ABSTRACT

In A Short Organum for the Theatre, Bertolt Brecht was less than enthusiastic on the subject of programming theatre with a diet of “revived” and “reviving” classics. He wrote: “In establishing the extent to which we can be satisfied by representations from so many different periods [ . . . ] are we not at the same time creating the suspicion that we have failed to discover the special pleasures, the proper entertainment of our own time?” (505). Brecht argues the case in favor of this “proper entertainment,” which, given his espousal of Marxism, could be taken to mean an entertainment appropriate to the current stage of human development, an entertainment that addresses issues that under previous epochs simply had not arisen. “Appropriate,” “proper”—it is not easy in talking about this to escape from the semantic magnetism of the proprietorial with its connotations of ownership not only of property, but coincidentally of judgment and taste.
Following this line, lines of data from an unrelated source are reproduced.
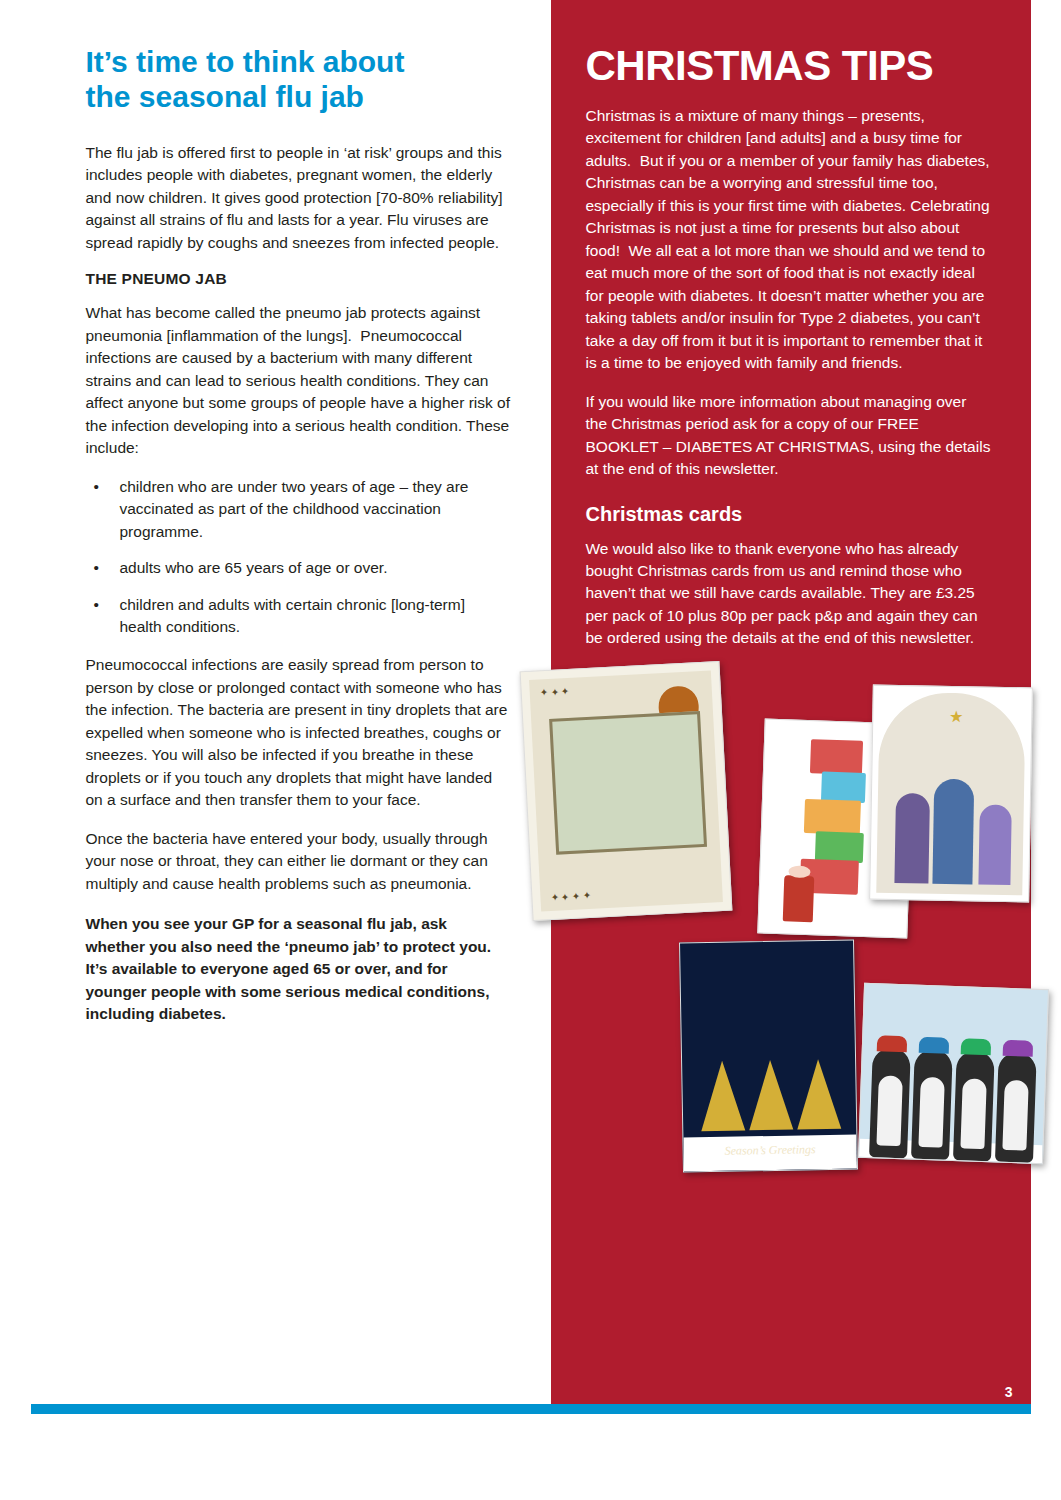It’s time to think about
the seasonal flu jab
The flu jab is offered first to people in ‘at risk’ groups and this includes people with diabetes, pregnant women, the elderly and now children. It gives good protection [70-80% reliability] against all strains of flu and lasts for a year. Flu viruses are spread rapidly by coughs and sneezes from infected people.
The pneumo jab
What has become called the pneumo jab protects against pneumonia [inflammation of the lungs]. Pneumococcal infections are caused by a bacterium with many different strains and can lead to serious health conditions. They can affect anyone but some groups of people have a higher risk of the infection developing into a serious health condition. These include:
children who are under two years of age – they are vaccinated as part of the childhood vaccination programme.
adults who are 65 years of age or over.
children and adults with certain chronic [long-term] health conditions.
Pneumococcal infections are easily spread from person to person by close or prolonged contact with someone who has the infection. The bacteria are present in tiny droplets that are expelled when someone who is infected breathes, coughs or sneezes. You will also be infected if you breathe in these droplets or if you touch any droplets that might have landed on a surface and then transfer them to your face.
Once the bacteria have entered your body, usually through your nose or throat, they can either lie dormant or they can multiply and cause health problems such as pneumonia.
When you see your GP for a seasonal flu jab, ask whether you also need the ‘pneumo jab’ to protect you. It’s available to everyone aged 65 or over, and for younger people with some serious medical conditions, including diabetes.
CHRISTMAS TIPS
Christmas is a mixture of many things – presents, excitement for children [and adults] and a busy time for adults. But if you or a member of your family has diabetes, Christmas can be a worrying and stressful time too, especially if this is your first time with diabetes. Celebrating Christmas is not just a time for presents but also about food! We all eat a lot more than we should and we tend to eat much more of the sort of food that is not exactly ideal for people with diabetes. It doesn’t matter whether you are taking tablets and/or insulin for Type 2 diabetes, you can’t take a day off from it but it is important to remember that it is a time to be enjoyed with family and friends.
If you would like more information about managing over the Christmas period ask for a copy of our FREE BOOKLET – DIABETES AT CHRISTMAS, using the details at the end of this newsletter.
Christmas cards
We would also like to thank everyone who has already bought Christmas cards from us and remind those who haven’t that we still have cards available. They are £3.25 per pack of 10 plus 80p per pack p&p and again they can be ordered using the details at the end of this newsletter.
✦ ✦ ✦
✦ ✦ ✦ ✦
★
Season’s Greetings
3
In the field of literature, these attributes are reflected in the sign of the “author” with its cognates—“authority,” “authorize.” Indeed, the concept of a “proper entertainment” can seem somewhat paradoxical in that a strongly developed sense of propriety tends to detract from the seductive appeal characteristic of “entertainment.” In this chapter, it is my intention to reflect on Howard Barker’s play (Uncle) Vanya , to identify how it relates to Chekhov’s “original,” and to assess the extent to which it might offer the possibility of “special pleasures” and (timely) “proper entertainment.”